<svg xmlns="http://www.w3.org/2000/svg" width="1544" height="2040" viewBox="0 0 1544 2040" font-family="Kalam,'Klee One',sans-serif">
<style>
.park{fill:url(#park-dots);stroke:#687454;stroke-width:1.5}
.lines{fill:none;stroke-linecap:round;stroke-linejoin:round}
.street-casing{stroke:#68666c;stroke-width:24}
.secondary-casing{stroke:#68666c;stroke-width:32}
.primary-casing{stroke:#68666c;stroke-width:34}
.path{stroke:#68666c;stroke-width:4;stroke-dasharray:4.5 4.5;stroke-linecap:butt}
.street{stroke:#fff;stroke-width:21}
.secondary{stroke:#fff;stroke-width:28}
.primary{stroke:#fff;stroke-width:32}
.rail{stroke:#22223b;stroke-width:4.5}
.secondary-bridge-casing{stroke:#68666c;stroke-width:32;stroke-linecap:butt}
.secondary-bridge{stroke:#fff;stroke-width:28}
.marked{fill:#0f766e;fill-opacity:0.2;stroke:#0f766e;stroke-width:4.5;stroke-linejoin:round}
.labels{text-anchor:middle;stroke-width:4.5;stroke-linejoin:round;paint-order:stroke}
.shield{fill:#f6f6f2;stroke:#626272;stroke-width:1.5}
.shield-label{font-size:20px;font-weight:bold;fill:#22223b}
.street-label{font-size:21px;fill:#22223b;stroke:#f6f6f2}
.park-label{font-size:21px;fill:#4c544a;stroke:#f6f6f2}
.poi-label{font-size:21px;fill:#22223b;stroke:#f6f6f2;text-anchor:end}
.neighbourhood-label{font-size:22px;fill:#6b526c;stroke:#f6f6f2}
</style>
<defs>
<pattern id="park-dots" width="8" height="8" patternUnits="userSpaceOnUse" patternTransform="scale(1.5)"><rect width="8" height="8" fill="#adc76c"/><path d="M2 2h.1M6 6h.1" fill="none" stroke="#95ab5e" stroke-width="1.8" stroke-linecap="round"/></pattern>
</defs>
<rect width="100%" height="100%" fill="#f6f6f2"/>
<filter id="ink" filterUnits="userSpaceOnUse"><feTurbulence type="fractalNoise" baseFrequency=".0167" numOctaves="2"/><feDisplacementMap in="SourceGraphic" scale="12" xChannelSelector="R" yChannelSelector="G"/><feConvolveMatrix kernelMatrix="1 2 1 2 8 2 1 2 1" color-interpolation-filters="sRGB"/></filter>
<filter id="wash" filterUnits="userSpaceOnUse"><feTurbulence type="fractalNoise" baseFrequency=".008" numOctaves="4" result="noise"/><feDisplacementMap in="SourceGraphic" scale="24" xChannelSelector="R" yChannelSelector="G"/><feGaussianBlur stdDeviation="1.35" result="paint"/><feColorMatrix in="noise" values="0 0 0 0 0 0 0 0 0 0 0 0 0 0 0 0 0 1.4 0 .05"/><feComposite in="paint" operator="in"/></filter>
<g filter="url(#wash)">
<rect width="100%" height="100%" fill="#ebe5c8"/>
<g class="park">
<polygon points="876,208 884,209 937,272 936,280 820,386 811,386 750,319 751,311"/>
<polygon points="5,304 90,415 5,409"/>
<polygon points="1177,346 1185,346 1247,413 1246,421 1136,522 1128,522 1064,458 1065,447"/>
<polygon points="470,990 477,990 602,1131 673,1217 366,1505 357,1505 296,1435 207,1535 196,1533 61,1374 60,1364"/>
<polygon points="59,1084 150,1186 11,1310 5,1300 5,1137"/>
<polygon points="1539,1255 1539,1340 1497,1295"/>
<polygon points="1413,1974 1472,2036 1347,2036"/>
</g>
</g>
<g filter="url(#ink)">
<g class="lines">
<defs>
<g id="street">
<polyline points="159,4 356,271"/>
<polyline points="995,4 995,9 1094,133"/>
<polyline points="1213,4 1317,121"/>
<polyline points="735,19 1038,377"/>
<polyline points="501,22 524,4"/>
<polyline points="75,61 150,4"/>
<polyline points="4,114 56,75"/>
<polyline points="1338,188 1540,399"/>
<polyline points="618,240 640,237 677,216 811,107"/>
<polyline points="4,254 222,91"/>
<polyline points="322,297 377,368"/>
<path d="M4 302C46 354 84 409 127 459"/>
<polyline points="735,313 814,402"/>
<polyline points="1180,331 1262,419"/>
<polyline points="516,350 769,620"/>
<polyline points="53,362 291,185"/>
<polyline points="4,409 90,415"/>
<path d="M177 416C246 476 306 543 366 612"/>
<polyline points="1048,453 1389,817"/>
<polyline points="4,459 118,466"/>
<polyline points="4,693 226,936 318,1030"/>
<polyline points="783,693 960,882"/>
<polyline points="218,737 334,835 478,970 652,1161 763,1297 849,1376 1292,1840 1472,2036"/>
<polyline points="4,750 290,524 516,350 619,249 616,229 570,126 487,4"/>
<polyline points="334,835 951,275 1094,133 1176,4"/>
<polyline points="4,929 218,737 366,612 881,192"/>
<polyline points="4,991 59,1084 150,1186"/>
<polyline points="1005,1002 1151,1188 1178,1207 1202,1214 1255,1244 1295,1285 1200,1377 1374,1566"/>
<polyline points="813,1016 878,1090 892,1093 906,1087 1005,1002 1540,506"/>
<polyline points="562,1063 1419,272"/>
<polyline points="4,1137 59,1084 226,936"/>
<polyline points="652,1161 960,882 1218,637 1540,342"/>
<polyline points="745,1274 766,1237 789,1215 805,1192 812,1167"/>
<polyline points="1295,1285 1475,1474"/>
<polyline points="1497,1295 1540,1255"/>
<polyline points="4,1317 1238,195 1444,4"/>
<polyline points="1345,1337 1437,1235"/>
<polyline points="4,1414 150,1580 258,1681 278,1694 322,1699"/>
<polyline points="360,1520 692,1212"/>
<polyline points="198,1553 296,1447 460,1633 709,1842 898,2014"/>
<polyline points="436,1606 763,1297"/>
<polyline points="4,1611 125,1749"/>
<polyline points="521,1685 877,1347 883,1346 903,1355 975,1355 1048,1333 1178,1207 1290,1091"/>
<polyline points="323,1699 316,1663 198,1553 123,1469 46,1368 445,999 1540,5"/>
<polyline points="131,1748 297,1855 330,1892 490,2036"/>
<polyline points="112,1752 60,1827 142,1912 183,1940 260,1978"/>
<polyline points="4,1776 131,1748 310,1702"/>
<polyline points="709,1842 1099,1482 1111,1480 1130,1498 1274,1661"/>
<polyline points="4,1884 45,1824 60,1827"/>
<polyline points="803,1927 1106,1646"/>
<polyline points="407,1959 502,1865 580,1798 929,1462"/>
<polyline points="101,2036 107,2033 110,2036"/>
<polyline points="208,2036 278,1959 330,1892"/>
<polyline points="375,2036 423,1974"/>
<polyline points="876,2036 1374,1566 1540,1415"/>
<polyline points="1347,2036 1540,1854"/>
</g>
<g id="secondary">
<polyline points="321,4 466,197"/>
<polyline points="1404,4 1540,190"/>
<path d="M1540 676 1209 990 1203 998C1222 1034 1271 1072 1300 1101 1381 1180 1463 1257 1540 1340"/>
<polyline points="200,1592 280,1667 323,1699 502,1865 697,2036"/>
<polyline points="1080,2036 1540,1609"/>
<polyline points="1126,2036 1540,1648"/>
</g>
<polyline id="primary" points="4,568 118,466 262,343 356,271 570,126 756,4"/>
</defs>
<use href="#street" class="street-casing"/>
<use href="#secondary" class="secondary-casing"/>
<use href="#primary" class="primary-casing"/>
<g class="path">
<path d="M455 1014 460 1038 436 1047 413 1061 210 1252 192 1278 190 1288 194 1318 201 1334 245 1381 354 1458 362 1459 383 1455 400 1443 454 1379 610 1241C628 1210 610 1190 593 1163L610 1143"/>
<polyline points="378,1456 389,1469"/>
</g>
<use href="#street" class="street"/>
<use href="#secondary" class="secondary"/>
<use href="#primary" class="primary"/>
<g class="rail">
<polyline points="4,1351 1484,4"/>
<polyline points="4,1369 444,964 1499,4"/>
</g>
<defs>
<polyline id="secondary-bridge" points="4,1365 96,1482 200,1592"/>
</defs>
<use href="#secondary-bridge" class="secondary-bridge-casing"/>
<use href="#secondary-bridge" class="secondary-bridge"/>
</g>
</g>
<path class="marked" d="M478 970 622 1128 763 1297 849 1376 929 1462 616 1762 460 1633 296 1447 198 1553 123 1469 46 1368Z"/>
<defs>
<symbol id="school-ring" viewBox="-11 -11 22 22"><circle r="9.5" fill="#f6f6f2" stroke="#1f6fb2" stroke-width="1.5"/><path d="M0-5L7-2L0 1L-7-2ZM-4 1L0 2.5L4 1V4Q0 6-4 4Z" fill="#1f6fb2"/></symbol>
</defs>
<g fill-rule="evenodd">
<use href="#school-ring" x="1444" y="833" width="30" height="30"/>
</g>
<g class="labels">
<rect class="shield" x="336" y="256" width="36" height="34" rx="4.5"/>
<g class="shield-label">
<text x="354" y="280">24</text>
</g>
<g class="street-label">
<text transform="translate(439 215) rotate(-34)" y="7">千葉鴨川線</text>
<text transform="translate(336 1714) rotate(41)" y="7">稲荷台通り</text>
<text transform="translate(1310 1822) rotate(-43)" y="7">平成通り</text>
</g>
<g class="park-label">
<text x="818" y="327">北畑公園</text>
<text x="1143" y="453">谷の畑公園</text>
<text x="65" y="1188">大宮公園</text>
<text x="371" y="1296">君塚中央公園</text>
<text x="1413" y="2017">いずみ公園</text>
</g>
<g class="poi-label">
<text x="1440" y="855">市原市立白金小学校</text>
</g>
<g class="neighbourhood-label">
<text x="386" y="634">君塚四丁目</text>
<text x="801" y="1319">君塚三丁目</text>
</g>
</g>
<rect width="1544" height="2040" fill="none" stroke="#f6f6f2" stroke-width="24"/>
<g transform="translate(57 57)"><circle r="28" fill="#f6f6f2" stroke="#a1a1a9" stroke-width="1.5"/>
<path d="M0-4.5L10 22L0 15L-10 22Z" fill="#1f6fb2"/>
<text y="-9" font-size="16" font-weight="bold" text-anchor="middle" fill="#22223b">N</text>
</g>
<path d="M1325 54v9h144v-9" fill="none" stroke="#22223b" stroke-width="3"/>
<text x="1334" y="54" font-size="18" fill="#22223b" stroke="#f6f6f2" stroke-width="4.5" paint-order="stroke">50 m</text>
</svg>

--------------------------------

_Exercise description_
Check every line of the entries above, and copy those that carry the string "lines".

_Written response_
.lines{fill:none;stroke-linecap:round;stroke-linejoin:round}
<g class="lines">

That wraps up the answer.